## [DIRECTIVE]
Produce a verbatim transcript of the entries below, excluding pictures.

## [SOURCE INFORMATION]

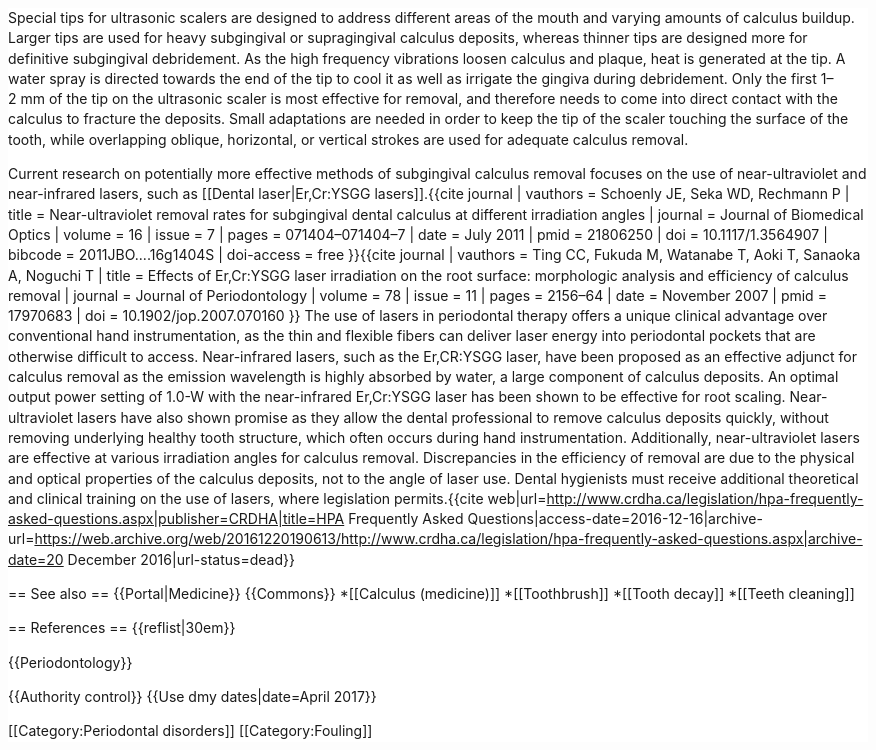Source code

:Special tips for ultrasonic scalers are designed to address different areas of the mouth and varying amounts of calculus buildup. Larger tips are used for heavy subgingival or supragingival calculus deposits, whereas thinner tips are designed more for definitive subgingival debridement.<ref name="Newman_2011" /> As the high frequency vibrations loosen calculus and plaque, heat is generated at the tip.<ref name="Newman_2011" /> A water spray is directed towards the end of the tip to cool it as well as irrigate the gingiva during debridement.<ref name="Newman_2011" /> Only the first 1–2&nbsp;mm of the tip on the ultrasonic scaler is most effective for removal, and therefore needs to come into direct contact with the calculus to fracture the deposits.<ref name="Newman_2011" /> Small adaptations are needed in order to keep the tip of the scaler touching the surface of the tooth, while overlapping oblique, horizontal, or vertical strokes are used for adequate calculus removal.<ref name="Newman_2011" />

Current research on potentially more effective methods of subgingival calculus removal focuses on the use of near-ultraviolet and near-infrared lasers, such as [[Dental laser|Er,Cr:YSGG lasers]].<ref name="Schoenly_2011">{{cite journal | vauthors = Schoenly JE, Seka WD, Rechmann P | title = Near-ultraviolet removal rates for subgingival dental calculus at different irradiation angles | journal = Journal of Biomedical Optics | volume = 16 | issue = 7 | pages = 071404–071404–7 | date = July 2011 | pmid = 21806250 | doi = 10.1117/1.3564907 | bibcode = 2011JBO....16g1404S | doi-access = free }}</ref><ref name="Ting_2007">{{cite journal | vauthors = Ting CC, Fukuda M, Watanabe T, Aoki T, Sanaoka A, Noguchi T | title = Effects of Er,Cr:YSGG laser irradiation on the root surface: morphologic analysis and efficiency of calculus removal | journal = Journal of Periodontology | volume = 78 | issue = 11 | pages = 2156–64 | date = November 2007 | pmid = 17970683 | doi = 10.1902/jop.2007.070160 }}</ref> The use of lasers in periodontal therapy offers a unique clinical advantage over conventional hand instrumentation, as the thin and flexible fibers can deliver laser energy into periodontal pockets that are otherwise difficult to access.<ref name="Ting_2007" /> Near-infrared lasers, such as the Er,CR:YSGG laser, have been proposed as an effective adjunct for calculus removal as the emission wavelength is highly absorbed by water, a large component of calculus deposits.<ref name="Ting_2007" /> An optimal output power setting of 1.0-W with the near-infrared Er,Cr:YSGG laser has been shown to be effective for root scaling.<ref name="Ting_2007" /> Near-ultraviolet lasers have also shown promise as they allow the dental professional to remove calculus deposits quickly, without removing underlying healthy tooth structure, which often occurs during hand instrumentation.<ref name="Schoenly_2011" /> Additionally, near-ultraviolet lasers are effective at various irradiation angles for calculus removal.<ref name="Schoenly_2011" /> Discrepancies in the efficiency of removal are due to the physical and optical properties of the calculus deposits, not to the angle of laser use.<ref name="Schoenly_2011" /> Dental hygienists must receive additional theoretical and clinical training on the use of lasers, where legislation permits.<ref>{{cite web|url=http://www.crdha.ca/legislation/hpa-frequently-asked-questions.aspx|publisher=CRDHA|title=HPA Frequently Asked Questions|access-date=2016-12-16|archive-url=https://web.archive.org/web/20161220190613/http://www.crdha.ca/legislation/hpa-frequently-asked-questions.aspx|archive-date=20 December 2016|url-status=dead}}</ref>

== See also ==
{{Portal|Medicine}}
{{Commons}}
*[[Calculus (medicine)]]
*[[Toothbrush]]
*[[Tooth decay]]
*[[Teeth cleaning]]

== References ==
{{reflist|30em}}

{{Periodontology}}

{{Authority control}}
{{Use dmy dates|date=April 2017}}

[[Category:Periodontal disorders]]
[[Category:Fouling]]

## [YOUR RESPONSE]
Source code

:Special tips for ultrasonic scalers are designed to address different areas of the mouth and varying amounts of calculus buildup. Larger tips are used for heavy subgingival or supragingival calculus deposits, whereas thinner tips are designed more for definitive subgingival debridement.<ref name="Newman_2011" /> As the high frequency vibrations loosen calculus and plaque, heat is generated at the tip.<ref name="Newman_2011" /> A water spray is directed towards the end of the tip to cool it as well as irrigate the gingiva during debridement.<ref name="Newman_2011" /> Only the first 1–2&nbsp;mm of the tip on the ultrasonic scaler is most effective for removal, and therefore needs to come into direct contact with the calculus to fracture the deposits.<ref name="Newman_2011" /> Small adaptations are needed in order to keep the tip of the scaler touching the surface of the tooth, while overlapping oblique, horizontal, or vertical strokes are used for adequate calculus removal.<ref name="Newman_2011" />

Current research on potentially more effective methods of subgingival calculus removal focuses on the use of near-ultraviolet and near-infrared lasers, such as [[Dental laser|Er,Cr:YSGG lasers]].<ref name="Schoenly_2011">{{cite journal | vauthors = Schoenly JE, Seka WD, Rechmann P | title = Near-ultraviolet removal rates for subgingival dental calculus at different irradiation angles | journal = Journal of Biomedical Optics | volume = 16 | issue = 7 | pages = 071404–071404–7 | date = July 2011 | pmid = 21806250 | doi = 10.1117/1.3564907 | bibcode = 2011JBO....16g1404S | doi-access = free }}</ref><ref name="Ting_2007">{{cite journal | vauthors = Ting CC, Fukuda M, Watanabe T, Aoki T, Sanaoka A, Noguchi T | title = Effects of Er,Cr:YSGG laser irradiation on the root surface: morphologic analysis and efficiency of calculus removal | journal = Journal of Periodontology | volume = 78 | issue = 11 | pages = 2156–64 | date = November 2007 | pmid = 17970683 | doi = 10.1902/jop.2007.070160 }}</ref> The use of lasers in periodontal therapy offers a unique clinical advantage over conventional hand instrumentation, as the thin and flexible fibers can deliver laser energy into periodontal pockets that are otherwise difficult to access.<ref name="Ting_2007" /> Near-infrared lasers, such as the Er,CR:YSGG laser, have been proposed as an effective adjunct for calculus removal as the emission wavelength is highly absorbed by water, a large component of calculus deposits.<ref name="Ting_2007" /> An optimal output power setting of 1.0-W with the near-infrared Er,Cr:YSGG laser has been shown to be effective for root scaling.<ref name="Ting_2007" /> Near-ultraviolet lasers have also shown promise as they allow the dental professional to remove calculus deposits quickly, without removing underlying healthy tooth structure, which often occurs during hand instrumentation.<ref name="Schoenly_2011" /> Additionally, near-ultraviolet lasers are effective at various irradiation angles for calculus removal.<ref name="Schoenly_2011" /> Discrepancies in the efficiency of removal are due to the physical and optical properties of the calculus deposits, not to the angle of laser use.<ref name="Schoenly_2011" /> Dental hygienists must receive additional theoretical and clinical training on the use of lasers, where legislation permits.<ref>{{cite web|url=http://www.crdha.ca/legislation/hpa-frequently-asked-questions.aspx|publisher=CRDHA|title=HPA Frequently Asked Questions|access-date=2016-12-16|archive-url=https://web.archive.org/web/20161220190613/http://www.crdha.ca/legislation/hpa-frequently-asked-questions.aspx|archive-date=20 December 2016|url-status=dead}}</ref>

== See also ==
{{Portal|Medicine}}
{{Commons}}
*[[Calculus (medicine)]]
*[[Toothbrush]]
*[[Tooth decay]]
*[[Teeth cleaning]]

== References ==
{{reflist|30em}}

{{Periodontology}}

{{Authority control}}
{{Use dmy dates|date=April 2017}}

[[Category:Periodontal disorders]]
[[Category:Fouling]]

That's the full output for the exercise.